The 1876 Colorado gubernatorial election took place on October 3, 1876, to elect the 1st Governor of Colorado after the state was admitted to the union on August 1, 1876. Republican John Long Routt, last governor of the Colorado Territory, was elected in a close race against Democratic nominee Bela M. Hughes.

== Background ==
=== Political turmoil in the Colorado Territory from 1874 to 1875 ===
In January 1874, Edward M. McCook, who already had been territorial Governor from 1869 to 1873, was appointed for another term by President Ulysses S. Grant after incumbent Governor Samuel Elbert had been removed due to misconduct in the Land Office in Pueblo. Elbert had supporters that claimed he should not have been relieved from his office because he was not involved in any misconduct. McCook, whose first administration was considered tainted by corruption, was also fiercely opposed by Jerome B. Chaffee, an Elbert supporter, who was the Territory's Delegate to the House of Representative at the time. Many in the territory saw McCook's appointment as an affront. The battle for his Senate confirmation turned into a feud between Chaffee and President Grant. Chaffee even threatened to resign if McCook was confirmed in the Senate.
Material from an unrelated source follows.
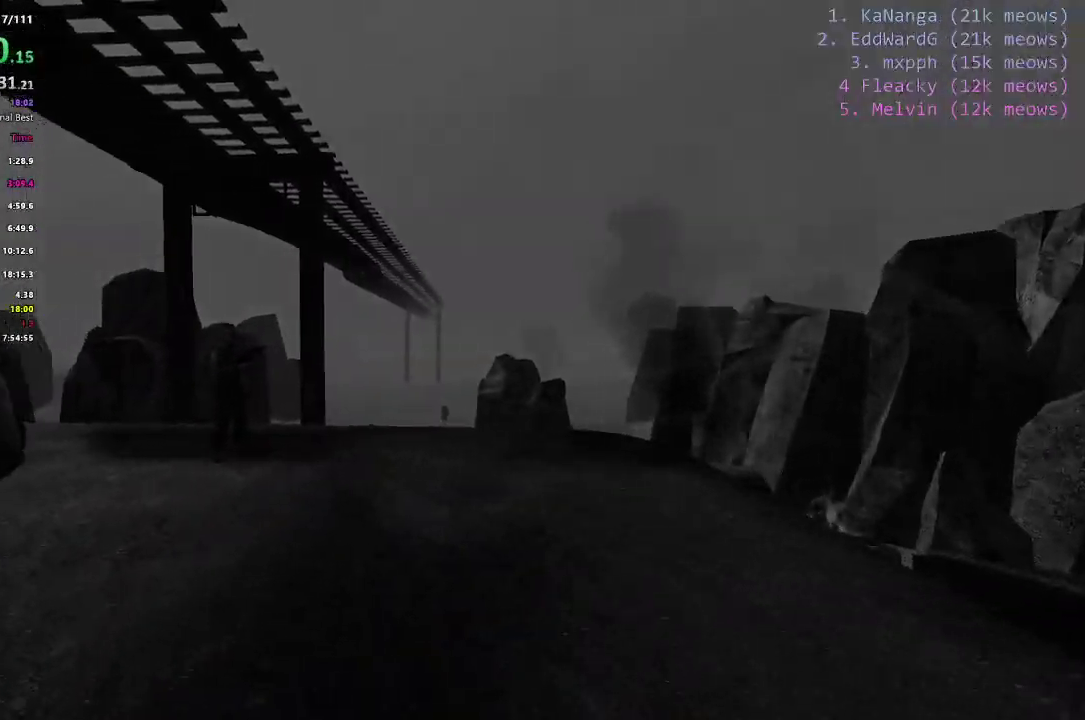
{"keys": ["a", "ctrl"], "events": []}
After five months of testimony and multiple accusations against McCook, the Senate confirmed his appointment on June 19, 1874, by a one-vote majority.

After he had returned to Colorado, Governor McCook asked President Grant to relieve all political appointees from their duties, which had been recommended by Delegate Chaffee. President Grant complied and appointed replacements that all lived outside the territory. McCook and those other federal officers were considered carpetbaggers by the local population. There was a growing a sentiment in the territory, that the federal offices were used to place unsuccessful and no longer needed politicians from the east of the United States. A growing dissatisfaction with the Republican president, his local appointees and the infighting in the Republican party led to the surprising victory of Democrat Thomas M. Patterson in the election for Delegate to the House of Representatives on November 3, 1874.

Edward M. McCook's second term as Governor was not successful and lasted just eight months. His administration was plagued by infighting in the Republican Party and McCook's personal problems. McCook was distraught by the death of his wife Mary and suffered from alcoholism. His lack of moral conduct cost him a lot of support and in February 1875 he resigned at the request of President Grant.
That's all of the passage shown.